A new plan for the redevelopment of Cooper Stadium, former home of the Columbus Clippers (Class AAA; International League), scraps any tie to auto racing and instead calls for the redevelopment of the grandstand as office space.
Cooper Stadium was home to Columbus’s professional baseball teams from 1932 through September 2008, when the Clippers played their last game at the ballpark. The Clippers moved into Huntington Park in 2009, leaving Cooper Stadium to sit empty until most of it was torn down in 2014 as part of redevelopment project led by Arshot Investment Corp.
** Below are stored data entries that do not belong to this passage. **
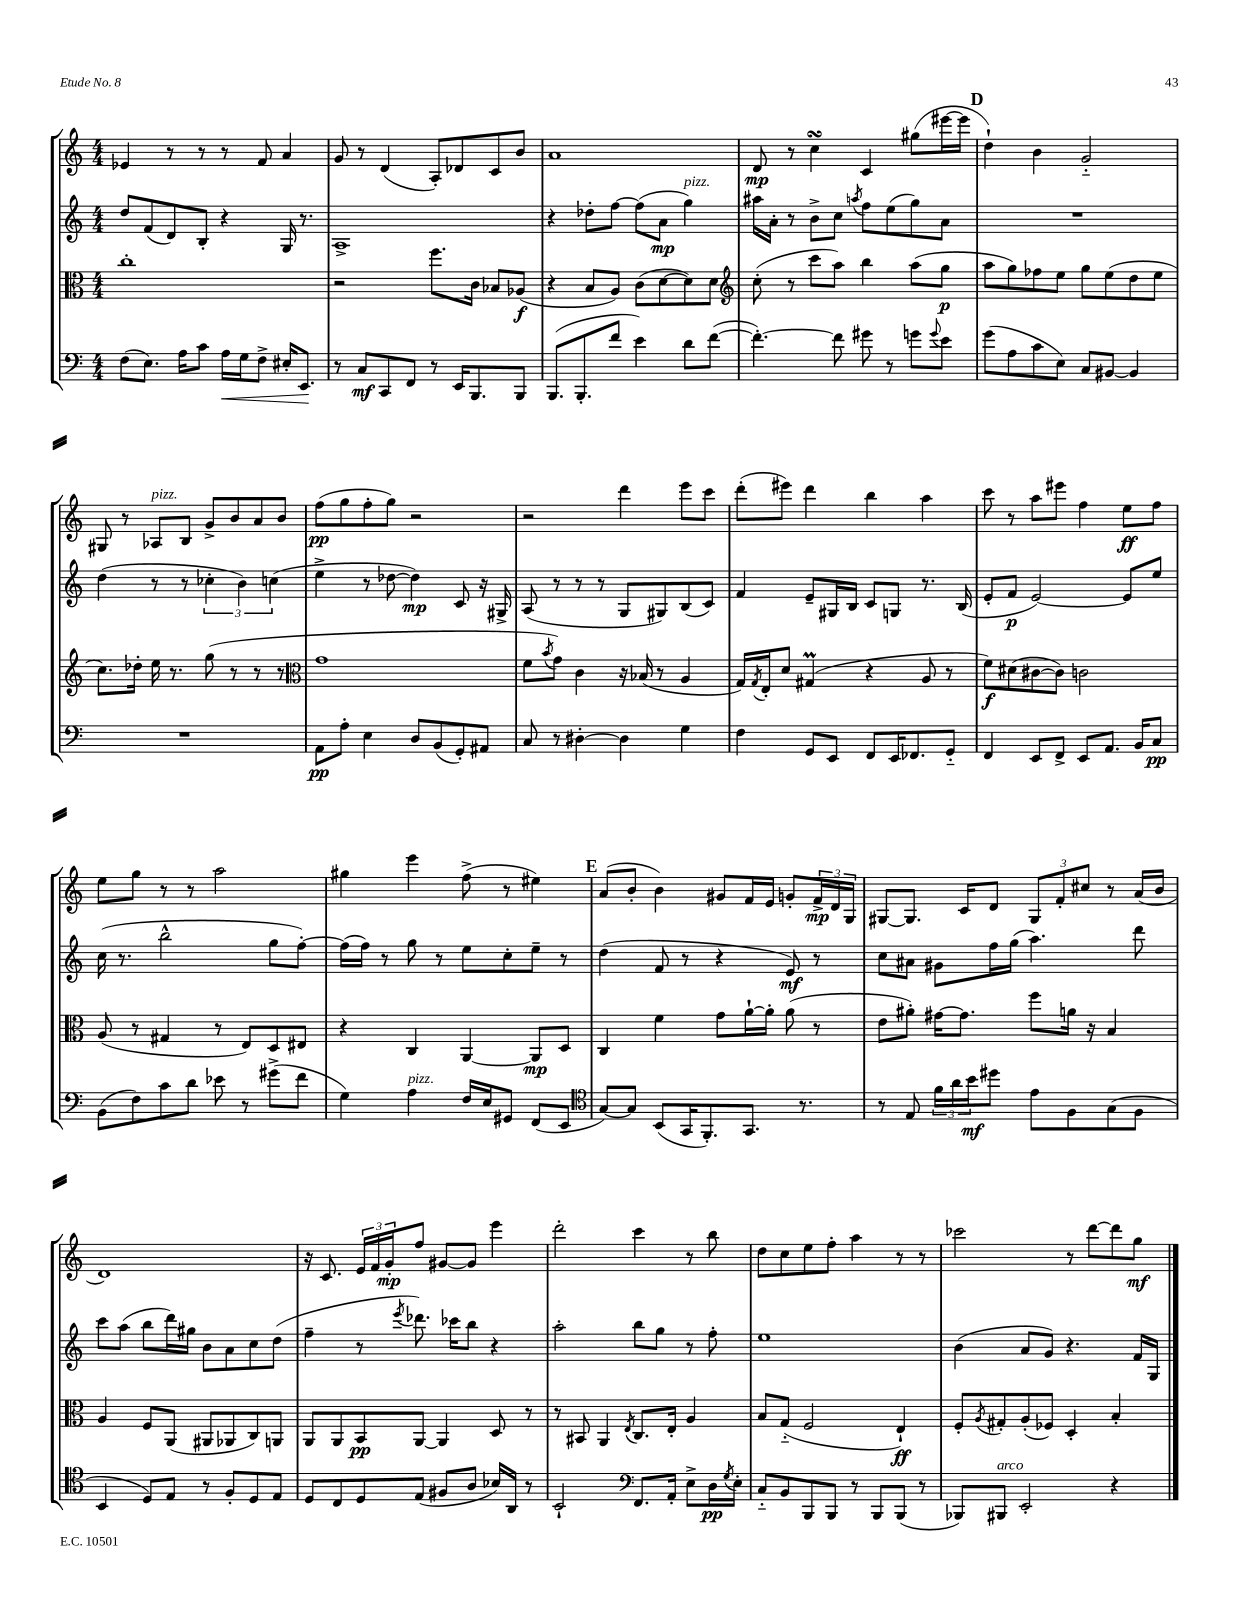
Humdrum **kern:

**kern	**dynam	**kern	**dynam	**kern	**dynam	**kern	**dynam
*part4	*part4	*part3	*part3	*part2	*part2	*part1	*part1
*staff4	*staff4	*staff3	*staff3	*staff2	*staff2	*staff1	*staff1
*clefF4	*	*clefC3	*	*clefG2	*	*clefG2	*
*k[]	*	*k[]	*	*k[]	*	*k[]	*
*M4/4	*	*M4/4	*	*M4/4	*	*M4/4	*
=111	=111	=111	=111	=111	=111	=111	=111
(8F\L	.	1cc'	.	8dd/L	.	4e-X/	.
8.E\J)	.	.	.	(8f/	.	.	.
.	.	.	.	8d/)	.	8r	.
16A\KL	.	.	.	.	.	.	.
8c\J	.	.	.	8B'/J	.	8r	.
!	!LO:HP:b	!	!	!	!	!	!
16A\LL	<	.	.	4r	.	8r	.
16G\J	.	.	.	.	.	.	.
8F^\J	.	.	.	.	.	8f/	.
16E#X'/KL	.	.	.	16G/	.	4a/	.
8.EE/J	.	.	.	8.r	.	.	.
.	[	.	.	.	.	.	.
=112	=112	=112	=112	=112	=112	=112	=112
8r	.	2r	.	1A^	.	8g/	.
8C/L	mf	.	.	.	.	8r	.
8CC/	.	.	.	.	.	(4d/	.
8FF/J	.	.	.	.	.	.	.
8r	.	8.ff\L	.	.	.	8A'/L)	.
16EE/KL	.	.	.	.	.	8d-X/	.
8.BBB/	.	16c\Jk	.	.	.	.	.
.	.	8B-X/L	.	.	.	8c/	.
8BBB/J	.	(8A-X/J	f	.	.	8b/J	.
=113	=113	=113	=113	=113	=113	=113	=113
(8.BBB/L	.	4r	.	4r	.	1a	.
8.BBB'/	.	.	.	.	.	.	.
.	.	8B/L	.	8dd-X'\L	.	.	.
8f/J	.	8A/J)	.	[8ff\J	.	.	.
4e\)	.	(8c\L	.	(8ff\L]	.	.	.
.	.	[8d\	.	8a\J	mp	.	.
!	!	!	!	!LO:TX:a:i:t=pizz.	!	!	!
8d\L	.	8d\])	.	4gg\)	.	.	.
([8f\J	.	8d\J	.	.	.	.	.
=114	=114	=114	=114	=114	=114	=114	=114
*	*	*clefG2	*	*	*	*	*
4.f'\_)	.	(8cc'\	.	16aa#X\LL	.	8d/	mp
.	.	.	.	16a'\JJ	.	.	.
.	.	8r	.	8r	.	8r	.
.	.	8ccc\L	.	8b^\L	.	4ccsSSs\	.
8f\]	.	8aa\J)	.	8cc\J	.	.	.
.	.	.	.	8qaan/	.	.	.
8g#X\	.	4bb\	.	8ff\L	.	4c/	.
8r	.	.	.	(8ee\	.	.	.
8gn\L	.	(8aa\L	.	8gg\)	.	(8gg#X\L	.
8qqg/	.	.	.	.	.	.	.
8e\J	.	8gg\J	p	8a\J	.	[16eee#X\L	.
.	.	.	.	.	.	16eee#\JJ]	.
!!LO:REH:place=s1:t=D
=115	=115	=115	=115	=115	=115	=115	=115
(8g\L	.	8aa\L	.	1r	.	4dd`\)	.
8A\	.	8gg\)	.	.	.	.	.
8c\	.	8ff-X\	.	.	.	4b\	.
8E\J)	.	8ee\J	.	.	.	.	.
8C/L	.	8gg\L	.	.	.	2g/	.
[8BB#X/J	.	(8ee\	.	.	.	.	.
4BB#/]	.	8dd\	.	.	.	.	.
.	.	8ee\J	.	.	.	.	.
!!LO:LB:g=z
=116	=116	=116	=116	=116	=116	=116	=116
1r	.	8.cc\L)	.	(4dd\	.	8G#X/	.
.	.	.	.	.	.	8r	.
.	.	16dd-X'\Jk	.	.	.	.	.
!	!	!	!	!	!	!LO:TX:a:i:t=pizz.	!
.	.	16ee\	.	8r	.	8A-X/L	.
.	.	8.r	.	.	.	.	.
.	.	.	.	8r	.	8B/J	.
.	.	(8gg\	.	6cc-X'\	.	8g^/L	.
.	.	8r	.	.	.	8b/	.
.	.	.	.	6b\)	.	.	.
.	.	8r	.	.	.	8a/	.
.	.	.	.	(6ccn\	.	.	.
.	.	8r	.	.	.	8b/J	.
=117	=117	=117	=117	=117	=117	=117	=117
*	*	*clefC3	*	*	*	*	*
8AA\L	pp	1g	.	4ee^\	.	(8ff\L	pp
8A'\J	.	.	.	.	.	8gg\	.
4E\	.	.	.	8r	.	8ff'\	.
.	.	.	.	[8dd-X\	.	8gg\J)	.
8D/L	.	.	.	4dd-\])	mp	2r	.
(8BB/	.	.	.	.	.	.	.
8GG'/)	.	.	.	8c/	.	.	.
8AA#X/J	.	.	.	16r	.	.	.
.	.	.	.	16G#X^/	.	.	.
=118	=118	=118	=118	=118	=118	=118	=118
8C/	.	8f\L	.	(8A/	.	2r	.
.	.	8qb/	.	.	.	.	.
8r	.	8g\J)	.	8r	.	.	.
[4D#X'\	.	4c\	.	8r	.	.	.
.	.	.	.	8r	.	.	.
4D#\]	.	16r	.	8G/L	.	4ddd\	.
.	.	(16B-X/	.	.	.	.	.
.	.	8r	.	8G#X/)	.	.	.
4G\	.	4A/	.	(8B/	.	8eee\L	.
.	.	.	.	8c/J)	.	8ccc\J	.
=119	=119	=119	=119	=119	=119	=119	=119
4F\	.	16G/LL)	.	4f/	.	(8ddd'\L	.
.	.	8qG/	.	.	.	.	.
.	.	16E'/J	.	.	.	.	.
.	.	8d/J	.	.	.	8eee#X\J)	.
8GG/L	.	(4G#Xm/	.	8e~/L	.	4ddd\	.
8EE/J	.	.	.	16G#X/L	.	.	.
.	.	.	.	16B/JJ	.	.	.
8FF/L	.	4r	.	8c/L	.	4bb\	.
16EE/K	.	.	.	8Gn/J	.	.	.
8.FF-X/	.	.	.	.	.	.	.
.	.	8A/	.	8.r	.	4aa\	.
8GG/J	.	8r	.	.	.	.	.
.	.	.	.	(16B/	.	.	.
=120	=120	=120	=120	=120	=120	=120	=120
4FF/	.	8f\L)	f	8e'/L	.	8ccc\	.
.	.	(8d#X\	.	8f/J	p	8r	.
8EE/L	.	[8c#X\	.	[2e/)	.	8aa\L	.
8FF^/J	.	8c#\J])	.	.	.	8eee#X\J	.
8EE/L	.	2cn\	.	.	.	4ff\	.
8.AA/J	.	.	.	.	.	.	.
.	.	.	.	8e/L]	.	8ee\L	ff
16BB/KL	.	.	.	.	.	.	.
8C/J	pp	.	.	8ee/J	.	8ff\J	.
!!LO:LB:g=z
=121	=121	=121	=121	=121	=121	=121	=121
(8BB\L	.	(8A/	.	(16cc\	.	8ee\L	.
.	.	.	.	8.r	.	.	.
8F\)	.	8r	.	.	.	8gg\J	.
8c\	.	4G#X/	.	2bb^^\	.	8r	.
8d\J	.	.	.	.	.	8r	.
8e-X\	.	8r	.	.	.	2aa\	.
8r	.	8E/L)	.	.	.	.	.
(8g#X^\L	.	8D/	.	8gg\L	.	.	.
8f\J	.	8E#X/J	.	[8ff'\J)	.	.	.
=122	=122	=122	=122	=122	=122	=122	=122
4G\)	.	4r	.	(16ff\LL]	.	4gg#X\	.
.	.	.	.	16ff\JJ)	.	.	.
.	.	.	.	8r	.	.	.
!LO:TX:a:i:t=pizz.	!	!	!	!	!	!	!
4A\	.	4C/	.	8gg\	.	4eee\	.
.	.	.	.	8r	.	.	.
16F/LL	.	[4AA/	.	8ee\L	.	(8ff^\	.
16E/J	.	.	.	.	.	.	.
8GG#X/J	.	.	.	8cc'\	.	8r	.
(8FF/L	.	8AA/L]	mp	8ee~\J	.	4ee#X\)	.
8EE/J	.	8D/J	.	8r	.	.	.
!!LO:REH:place=s1:t=E
=123	=123	=123	=123	=123	=123	=123	=123
*clefC4	*	*	*	*	*	*	*
[8G/L)	.	4C/	.	(4dd\	.	(8a/L	.
8G/J]	.	.	.	.	.	8b'/J	.
(8BB/L	.	4f\	.	8f/	.	4b\)	.
16GG/K	.	.	.	8r	.	.	.
8.FF'/)	.	.	.	.	.	.	.
.	.	8g\L	.	4r	.	8g#X/L	.
8.GG/J	.	[16a`\L	.	.	.	16f/L	.
.	.	16a'\JJ]	.	.	.	16e/JJ	.
.	.	(8a\	.	8e/)	mf	8gn'/L	.
8.r	.	.	.	.	.	.	.
.	.	8r	.	8r	.	24f^/L	mp
.	.	.	.	.	.	24d/	.
.	.	.	.	.	.	24G/JJ	.
=124	=124	=124	=124	=124	=124	=124	=124
8r	.	8e\L	.	8cc\L	.	[8G#X/L	.
8E/	.	8a#X'\J)	.	8a#X\J	.	8.G#/J]	.
24f\LL	.	[16g#X\KL	.	8g#X\L	.	.	.
24a\	.	.	.	.	.	.	.
.	.	8.g#\J]	.	.	.	16c/KL	.
24b\J	mf	.	.	.	.	.	.
8dd#X\J	.	.	.	16ff\L	.	8d/J	.
.	.	.	.	(16gg\JJ	.	.	.
8e\L	.	8ff\L	.	4.aa\)	.	12G#/L	.
.	.	.	.	.	.	12f'/	.
8F\	.	16an\Jk	.	.	.	.	.
.	.	.	.	.	.	12cc#X/J	.
.	.	16r	.	.	.	.	.
(8G\	.	4B/	.	.	.	8r	.
8F\J	.	.	.	8ddd\	.	(16a/LL	.
.	.	.	.	.	.	16b/JJ	.
!!LO:LB:g=z
=125	=125	=125	=125	=125	=125	=125	=125
4BB/	.	4A/	.	8ccc\L	.	1d)	.
.	.	.	.	(8aa\J	.	.	.
8D/L)	.	8F/L	.	8bb\L	.	.	.
8E/J	.	(8AA/J	.	16ddd\L)	.	.	.
.	.	.	.	16gg#X\JJ	.	.	.
8r	.	8AA#X/L	.	8b\L	.	.	.
8F'/L	.	8AA-X/	.	8a\	.	.	.
8D/	.	8C/)	.	8cc\	.	.	.
8E/J	.	8AAn/J	.	(8dd\J	.	.	.
=126	=126	=126	=126	=126	=126	=126	=126
8D/L	.	8AA/L	.	4ff~\	.	16r	.
.	.	.	.	.	.	8.c/	.
8C/	.	8AA/	.	.	.	.	.
8D/	.	8BB/	pp	8r	.	24e/LL	.
.	.	.	.	.	.	24f/	.
.	.	.	.	.	.	24g'/J	mp
.	.	.	.	8qeee/	.	.	.
(8E/J	.	[8AA/J	.	8.ddd-X\)	.	8ff/J	.
8F#X/L	.	4AA/]	.	.	.	[8g#X/L	.
.	.	.	.	16ccc-X\KL	.	.	.
8A/J	.	.	.	8bb\J	.	8g#/J]	.
16B-X/LL)	.	8D/	.	4r	.	4eee\	.
16AA/JJ	.	.	.	.	.	.	.
8r	.	8r	.	.	.	.	.
=127	=127	=127	=127	=127	=127	=127	=127
2BB`/	.	8r	.	2aa'\	.	2ddd'\	.
.	.	8BB#X/	.	.	.	.	.
.	.	4AA/	.	.	.	.	.
*clefF4	*	*	*	*	*	*	*
.	.	8qE/	.	.	.	.	.
8.FF/L	.	8.C/L	.	8bb\L	.	4ccc\	.
.	.	.	.	8gg\J	.	.	.
16AA'/Jk	.	16E'/Jk	.	.	.	.	.
8E^\L	.	4A/	.	8r	.	8r	.
16D\L	pp	.	.	8ff'\	.	8bb\	.
8qG/	.	.	.	.	.	.	.
16E'\JJ	.	.	.	.	.	.	.
=128	=128	=128	=128	=128	=128	=128	=128
8C/L	.	8B/L	.	1ee	.	8dd\L	.
8BB/	.	(8G/J	.	.	.	8cc\	.
8BBB/	.	2F/	.	.	.	8ee\	.
8BBB/J	.	.	.	.	.	8ff'\J	.
8r	.	.	.	.	.	4aa\	.
8BBB/L	.	.	.	.	.	.	.
(8BBB/J	.	4E`/)	ff	.	.	8r	.
8r	.	.	.	.	.	8r	.
=129	=129	=129	=129	=129	=129	=129	=129
8BBB-X/L)	.	8F'/L	.	(4b\	.	2ccc-X\	.
.	.	8qA/	.	.	.	.	.
!LO:TX:a:i:t=arco	!	!	!	!	!	!	!
8BBB#X/J	.	8G#X'/	.	.	.	.	.
2EE'/	.	(8A'/	.	8a/L	.	.	.
.	.	8F-X/J)	.	8g/J)	.	.	.
.	.	4D'/	.	4.r	.	8r	.
.	.	.	.	.	.	[8ddd\L	.
4r	.	4B'/	.	.	.	8ddd\]	.
.	.	.	.	16f/LL	.	8gg\J	mf
.	.	.	.	16G/JJ	.	.	.
==	==	==	==	==	==	==	==
*-	*-	*-	*-	*-	*-	*-	*-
Arshot’s original redevelopment plan called for converting the site into a racetrack that would utilize a preserved portion of the grandstand, part of a project that would include development such as an automotive research center and ancillary amenities like restaurants and a hotel. But those plans have been scaled back, with Arshot proposing 500 apartments at the southern edge of the former ballpark site and the development of what’s left of the grandstand as office space.
A full Cooper Stadium redevelopment plan has not been released to the public, however, though the city has been briefed, and there’s plenty up in the air, according to the Columbus Dispatch:
[Stefanie Coe of the Southwest Area Commission] said she was told that the apartments would not be low-income housing and that there could be free-standing offices, bars, restaurants, a dog park, and community space while developing a “creative sort of modern vibe.”
She said Arshot’s Bill Schottenstein told her that he doesn’t expect financing to be an issue….
On Tuesday, Heather Truesdell, the city’s code enforcement administrator, wrote in an email that although progress has been made in securing and cleaning up the site, issues remain. Those include cleaning up trash and debris in the southeast section of the parking lot, boarding and securing all metal doors and windows under the grandstand, and removing graffiti.
Redeveloping old ballparks is a challenge. There have been some successful redevelopments, such as the conversion of Indianapolis’s Bush Stadium to housing, but other attempts, such as Ernie Harwell’s crusade to preserve the original Tiger Stadium grandstand, came up short.
Cooper Stadium is currently included on our Endangered Ballparks list, as the stalled redevelopment plans and deteriorating state of the ballpark’s remains leave plenty of questions about its future.